Cumartesi, Mayıs 06, 2006

Evcilik oynamayı ne zaman unuttuk?

Hafta sonu geldi ya bizim küçük hanıma gün doğdu.
hafta içi çok az görebildiği anababasına şımarma, onları yönetme zamanı..
Ben de çok aşırıya kaçmadığı sürece bırakıyorum hafta sonu programını o yapsın.

Nitekim dünden kurmuş planını bizim küçük cadı. Dün teyzesinin kızı Naz la birlikte plan yapmışlar. Naz akşam bizde kalacak. Cumartesi yani bugün de ben onları gezmeye götüreceğim.

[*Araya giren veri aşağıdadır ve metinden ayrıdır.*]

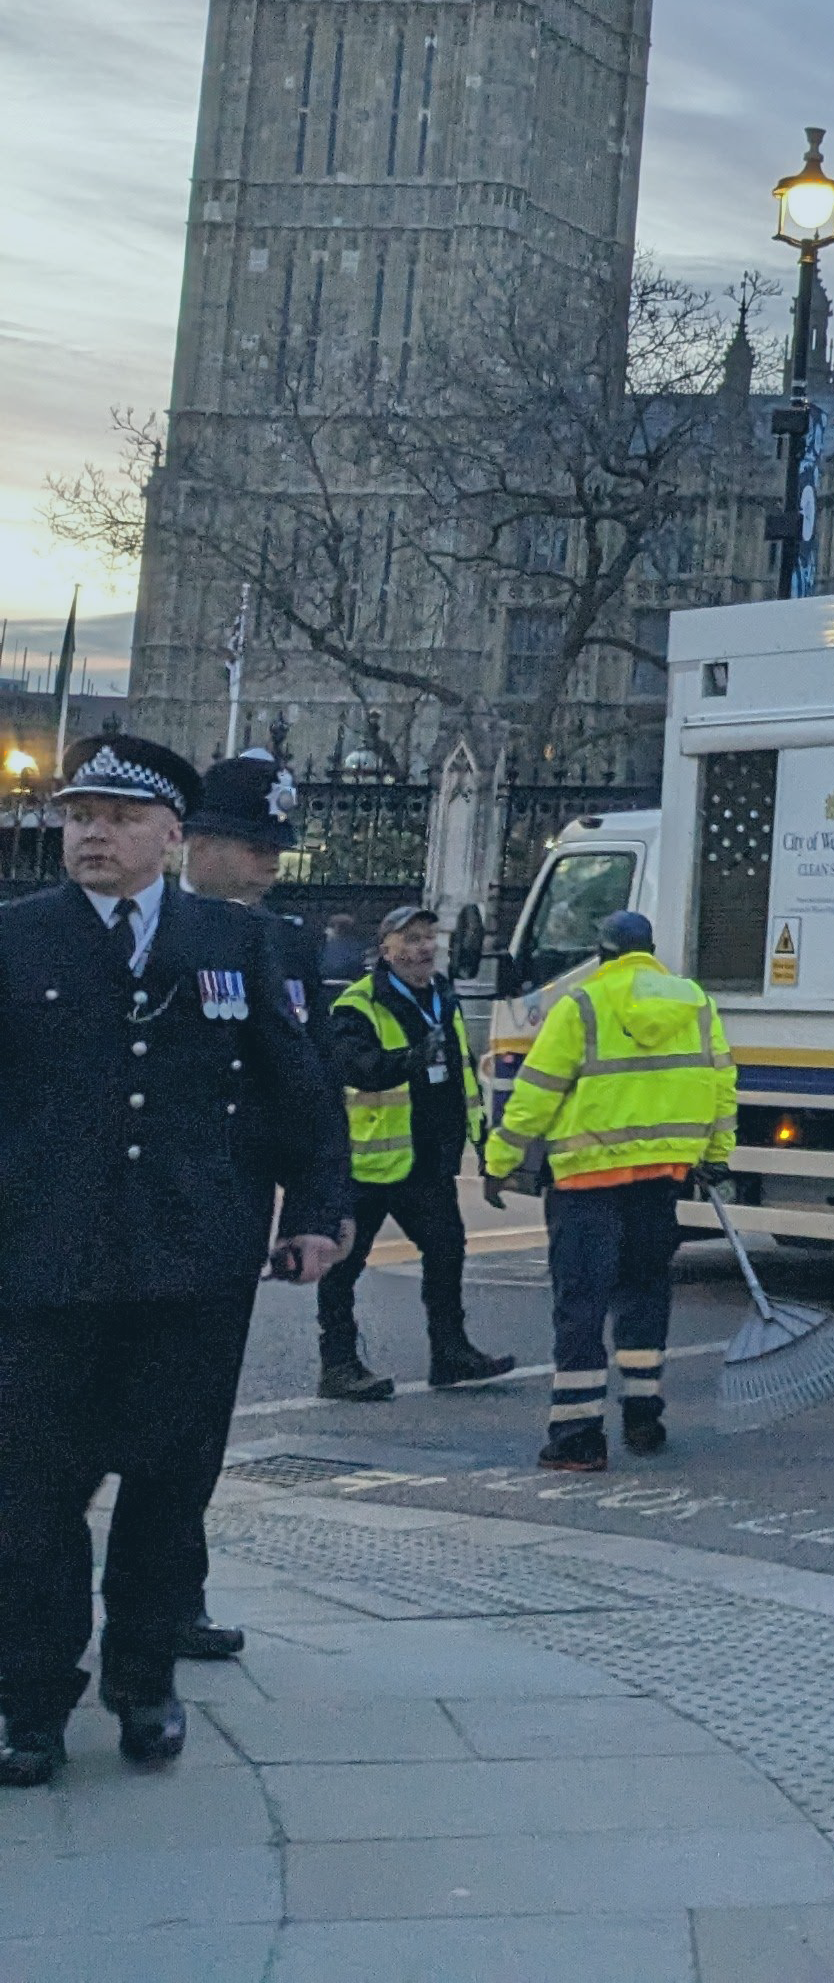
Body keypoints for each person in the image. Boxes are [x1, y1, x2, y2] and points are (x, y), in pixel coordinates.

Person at [0, 736, 349, 1785]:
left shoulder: (234, 946)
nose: (91, 834)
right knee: (30, 1497)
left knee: (165, 1486)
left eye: (114, 817)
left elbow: (301, 1091)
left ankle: (144, 1683)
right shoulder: (18, 942)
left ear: (170, 836)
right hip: (40, 1268)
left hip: (191, 1268)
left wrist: (317, 1211)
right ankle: (31, 1701)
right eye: (77, 816)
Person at [486, 909, 734, 1471]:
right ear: (650, 950)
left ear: (601, 954)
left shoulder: (582, 1005)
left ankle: (577, 1436)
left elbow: (537, 1092)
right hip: (661, 1180)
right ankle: (644, 1418)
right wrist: (715, 1155)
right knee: (645, 1294)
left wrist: (501, 1160)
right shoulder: (694, 1001)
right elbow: (722, 1082)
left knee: (581, 1304)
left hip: (585, 1183)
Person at [312, 901, 517, 1401]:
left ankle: (450, 1353)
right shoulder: (358, 1005)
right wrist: (409, 1059)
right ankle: (338, 1366)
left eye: (429, 938)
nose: (423, 948)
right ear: (386, 950)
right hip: (368, 1162)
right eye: (411, 940)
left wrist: (480, 1138)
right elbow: (359, 1069)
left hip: (427, 1158)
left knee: (447, 1251)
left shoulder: (443, 997)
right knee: (343, 1264)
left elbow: (463, 1073)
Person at [180, 747, 325, 1024]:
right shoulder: (156, 929)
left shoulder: (290, 941)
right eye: (258, 849)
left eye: (278, 851)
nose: (274, 863)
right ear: (201, 846)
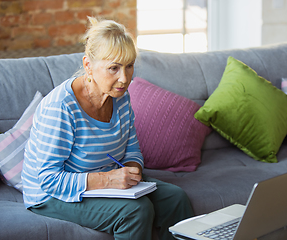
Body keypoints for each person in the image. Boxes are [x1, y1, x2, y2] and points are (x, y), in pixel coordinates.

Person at [21, 17, 194, 240]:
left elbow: (131, 149)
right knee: (135, 211)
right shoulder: (61, 107)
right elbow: (49, 179)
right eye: (113, 68)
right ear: (88, 66)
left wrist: (133, 170)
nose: (124, 78)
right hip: (51, 195)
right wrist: (108, 179)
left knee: (176, 198)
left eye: (129, 66)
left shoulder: (120, 96)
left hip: (105, 181)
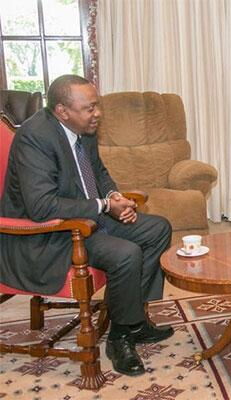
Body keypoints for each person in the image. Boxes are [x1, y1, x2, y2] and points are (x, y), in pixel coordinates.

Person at [0, 75, 174, 376]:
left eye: (97, 106)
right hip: (51, 234)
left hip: (88, 220)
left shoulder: (84, 127)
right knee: (125, 253)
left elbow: (98, 172)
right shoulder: (34, 138)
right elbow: (41, 207)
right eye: (89, 108)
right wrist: (105, 207)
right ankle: (120, 339)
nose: (98, 114)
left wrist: (113, 196)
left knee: (157, 228)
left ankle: (134, 322)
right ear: (62, 111)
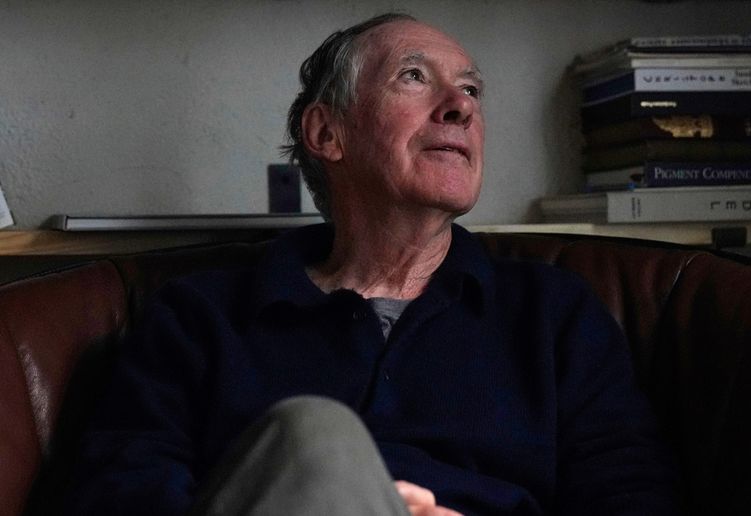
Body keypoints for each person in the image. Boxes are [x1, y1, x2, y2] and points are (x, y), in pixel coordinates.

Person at [65, 13, 679, 516]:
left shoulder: (554, 315)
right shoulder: (201, 316)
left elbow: (631, 501)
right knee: (313, 437)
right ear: (328, 133)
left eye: (470, 89)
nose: (460, 107)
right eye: (415, 77)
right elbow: (118, 492)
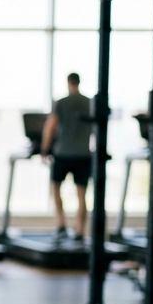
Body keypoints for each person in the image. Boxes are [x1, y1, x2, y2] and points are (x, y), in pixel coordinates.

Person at [41, 72, 94, 240]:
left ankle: (61, 224)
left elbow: (51, 126)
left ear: (68, 83)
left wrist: (44, 148)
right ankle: (79, 231)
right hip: (84, 154)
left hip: (63, 153)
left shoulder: (61, 103)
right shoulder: (89, 103)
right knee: (81, 193)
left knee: (55, 187)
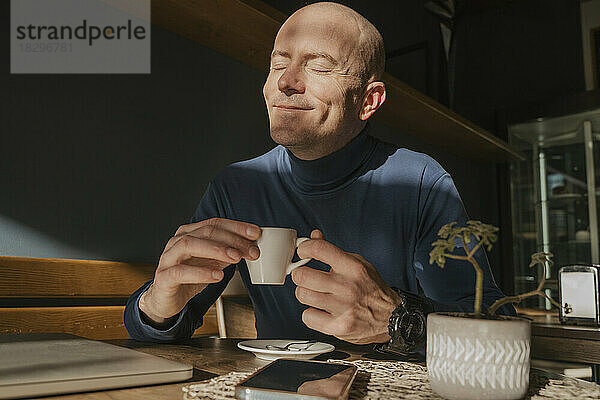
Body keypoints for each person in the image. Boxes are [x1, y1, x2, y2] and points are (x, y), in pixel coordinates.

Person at [124, 2, 513, 351]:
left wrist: (397, 320)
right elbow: (160, 329)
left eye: (319, 66)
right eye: (278, 63)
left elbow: (497, 329)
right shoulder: (237, 185)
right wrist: (159, 303)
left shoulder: (421, 183)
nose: (285, 81)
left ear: (368, 100)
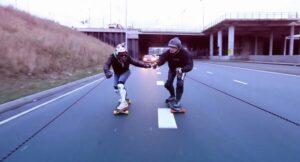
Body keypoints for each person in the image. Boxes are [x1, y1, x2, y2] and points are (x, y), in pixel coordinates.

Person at [103, 43, 151, 111]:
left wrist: (145, 65)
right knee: (116, 89)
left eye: (125, 54)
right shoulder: (112, 56)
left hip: (126, 72)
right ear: (116, 54)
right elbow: (106, 65)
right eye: (121, 54)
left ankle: (123, 103)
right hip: (117, 73)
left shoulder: (127, 57)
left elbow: (135, 62)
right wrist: (107, 72)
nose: (123, 56)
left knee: (120, 85)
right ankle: (125, 98)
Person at [153, 37, 193, 109]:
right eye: (170, 47)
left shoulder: (185, 54)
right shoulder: (168, 52)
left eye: (173, 47)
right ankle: (172, 95)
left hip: (181, 70)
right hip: (172, 69)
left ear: (178, 48)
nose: (171, 49)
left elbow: (190, 66)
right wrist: (157, 64)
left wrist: (182, 69)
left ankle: (177, 100)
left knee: (179, 84)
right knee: (167, 84)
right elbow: (162, 58)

Naz'ın bizde kalması benim de canıma minnet. İkisi bir olup oyuna dalınca dünyayı unutuyorlar. Arada kavaga da edip küsmüyor değiller ama, pek uzun sürdüğünü görmedim şimdiye kadar.

Tek çocuk büyütmenin en zor yanlarından birisi; çocuğun yalnız kalması. Mesela evdeyiz benim işlerim var, Aşkım da oyun oynuyor. Bir süre sonra tek başına oynamaktan sıkılıp, yanıma geliyor ve "hadi anne evcilik oynayalım" diye yalvarmaya başlıyor. Tabi iş güç kalıyor. Biz Aşkım'la evcilik oynuyoruz. Ama yine de onun için tatmin edici olmuyor. Çünkü ben onun istediği gibi oynayamıyorum evciliği, sürekli beni yönlendirmek zorunda kaldığı için bir süre sonra oyunun keyfi kaçıyor.
"Anne, sen de hiç bir şey bilmiyorsun" sitemleriyle son buluyor evcilik oyunumuz.
Hayır! Ben evcilik bilirim yani bilirdim.. Hem de çok severdim ...
Peki, Ben ne zaman unuttum evcilik oynamayı?

Bu gerçeği keşfetmek bir süre için moralimi epey bozdu. Ben ki ortaokuldan başlayarak düzenli günlük tutmuştum. Ve günlük tutma sebebim de; büyüyüp de çocuklarım olduğunda, o günlükleri okuyarak onları daha iyi anlayabilme isteğiydi. Ama şimdi işe yaramıyorlar işte. Büyüdükçe, hafızamızdan çocukluğa, çocuk olmaya dair pek çok bilgi ve duygu siliniyor, anlamsızlaşıyor. Şimdi çocukken evcilik oynadığımı, oyunlarda hep anne olduğumu, çiçek yapraklarından renkli yemekler, pastalar yapıp ikram ettiğimi, inanılmaz bir hayalgücüyle oyunlar kurduğumu hatırlıyorum. Ama bunları nasıl yaptığıma dair en ufak bilgi yok hafızamda.

Off! Ne yapsam, kızıma oyun arkadaşı olsun diye bir çocuk daha mı doğursam?